## Exercise objective
Without reproducing any image, print the listing below exactly.

>>>>

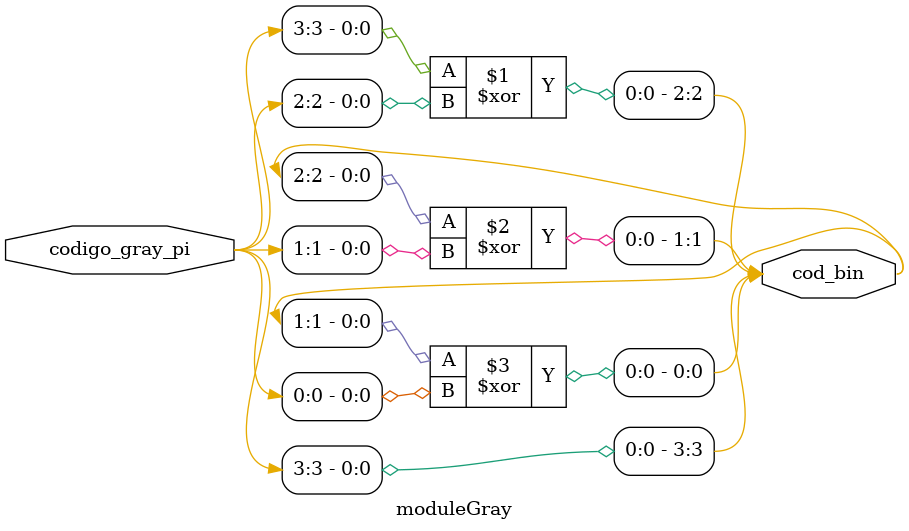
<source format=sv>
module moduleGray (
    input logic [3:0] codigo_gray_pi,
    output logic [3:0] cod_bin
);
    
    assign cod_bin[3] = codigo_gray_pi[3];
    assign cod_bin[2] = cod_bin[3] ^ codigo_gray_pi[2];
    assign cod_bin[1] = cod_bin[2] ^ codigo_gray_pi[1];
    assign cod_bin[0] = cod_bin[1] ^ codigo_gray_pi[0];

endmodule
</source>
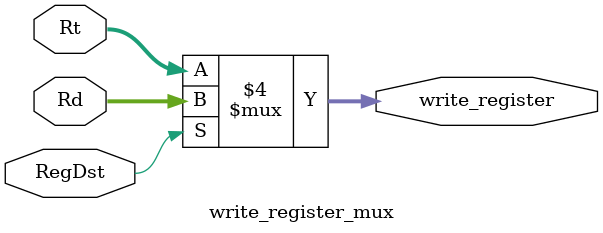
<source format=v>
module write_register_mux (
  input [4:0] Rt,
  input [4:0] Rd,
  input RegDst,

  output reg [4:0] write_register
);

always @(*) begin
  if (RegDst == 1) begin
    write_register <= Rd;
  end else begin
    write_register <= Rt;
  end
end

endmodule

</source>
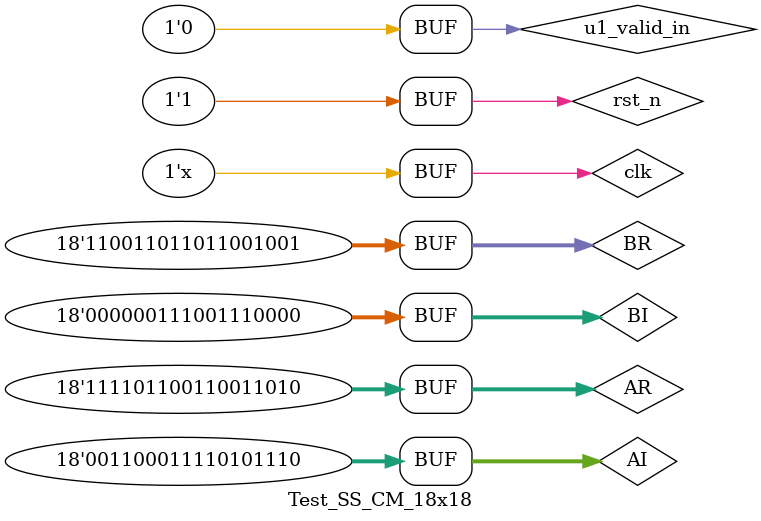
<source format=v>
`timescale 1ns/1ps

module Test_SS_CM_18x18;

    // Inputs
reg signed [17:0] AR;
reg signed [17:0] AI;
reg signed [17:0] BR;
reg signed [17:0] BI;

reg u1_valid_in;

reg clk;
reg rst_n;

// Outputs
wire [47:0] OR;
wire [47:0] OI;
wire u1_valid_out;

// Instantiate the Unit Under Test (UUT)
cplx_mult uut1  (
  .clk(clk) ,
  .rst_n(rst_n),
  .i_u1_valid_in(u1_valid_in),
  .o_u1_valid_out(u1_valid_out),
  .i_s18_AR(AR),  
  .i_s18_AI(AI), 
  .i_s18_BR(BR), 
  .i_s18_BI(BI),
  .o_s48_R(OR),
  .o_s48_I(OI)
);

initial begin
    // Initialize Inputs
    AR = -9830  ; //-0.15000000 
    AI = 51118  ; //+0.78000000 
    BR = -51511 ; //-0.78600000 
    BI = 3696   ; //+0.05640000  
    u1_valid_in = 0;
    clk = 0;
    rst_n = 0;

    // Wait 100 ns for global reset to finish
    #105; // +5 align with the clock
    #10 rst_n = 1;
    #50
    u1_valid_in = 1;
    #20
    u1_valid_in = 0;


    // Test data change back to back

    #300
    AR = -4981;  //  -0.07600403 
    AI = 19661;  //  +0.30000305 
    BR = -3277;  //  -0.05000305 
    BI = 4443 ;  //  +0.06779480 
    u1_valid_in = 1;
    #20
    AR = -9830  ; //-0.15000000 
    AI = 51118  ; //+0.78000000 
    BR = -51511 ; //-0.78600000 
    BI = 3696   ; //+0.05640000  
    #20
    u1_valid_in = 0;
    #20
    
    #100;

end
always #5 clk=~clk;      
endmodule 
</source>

<<<<

## Answer area
<source format=sv>
module moduleGray (
    input logic [3:0] codigo_gray_pi,
    output logic [3:0] cod_bin
);
    
    assign cod_bin[3] = codigo_gray_pi[3];
    assign cod_bin[2] = cod_bin[3] ^ codigo_gray_pi[2];
    assign cod_bin[1] = cod_bin[2] ^ codigo_gray_pi[1];
    assign cod_bin[0] = cod_bin[1] ^ codigo_gray_pi[0];

endmodule
</source>
<source format=v>
module write_register_mux (
  input [4:0] Rt,
  input [4:0] Rd,
  input RegDst,

  output reg [4:0] write_register
);

always @(*) begin
  if (RegDst == 1) begin
    write_register <= Rd;
  end else begin
    write_register <= Rt;
  end
end

endmodule

</source>
<source format=v>
`timescale 1ns/1ps

module Test_SS_CM_18x18;

    // Inputs
reg signed [17:0] AR;
reg signed [17:0] AI;
reg signed [17:0] BR;
reg signed [17:0] BI;

reg u1_valid_in;

reg clk;
reg rst_n;

// Outputs
wire [47:0] OR;
wire [47:0] OI;
wire u1_valid_out;

// Instantiate the Unit Under Test (UUT)
cplx_mult uut1  (
  .clk(clk) ,
  .rst_n(rst_n),
  .i_u1_valid_in(u1_valid_in),
  .o_u1_valid_out(u1_valid_out),
  .i_s18_AR(AR),  
  .i_s18_AI(AI), 
  .i_s18_BR(BR), 
  .i_s18_BI(BI),
  .o_s48_R(OR),
  .o_s48_I(OI)
);

initial begin
    // Initialize Inputs
    AR = -9830  ; //-0.15000000 
    AI = 51118  ; //+0.78000000 
    BR = -51511 ; //-0.78600000 
    BI = 3696   ; //+0.05640000  
    u1_valid_in = 0;
    clk = 0;
    rst_n = 0;

    // Wait 100 ns for global reset to finish
    #105; // +5 align with the clock
    #10 rst_n = 1;
    #50
    u1_valid_in = 1;
    #20
    u1_valid_in = 0;


    // Test data change back to back

    #300
    AR = -4981;  //  -0.07600403 
    AI = 19661;  //  +0.30000305 
    BR = -3277;  //  -0.05000305 
    BI = 4443 ;  //  +0.06779480 
    u1_valid_in = 1;
    #20
    AR = -9830  ; //-0.15000000 
    AI = 51118  ; //+0.78000000 
    BR = -51511 ; //-0.78600000 
    BI = 3696   ; //+0.05640000  
    #20
    u1_valid_in = 0;
    #20
    
    #100;

end
always #5 clk=~clk;      
endmodule 
</source>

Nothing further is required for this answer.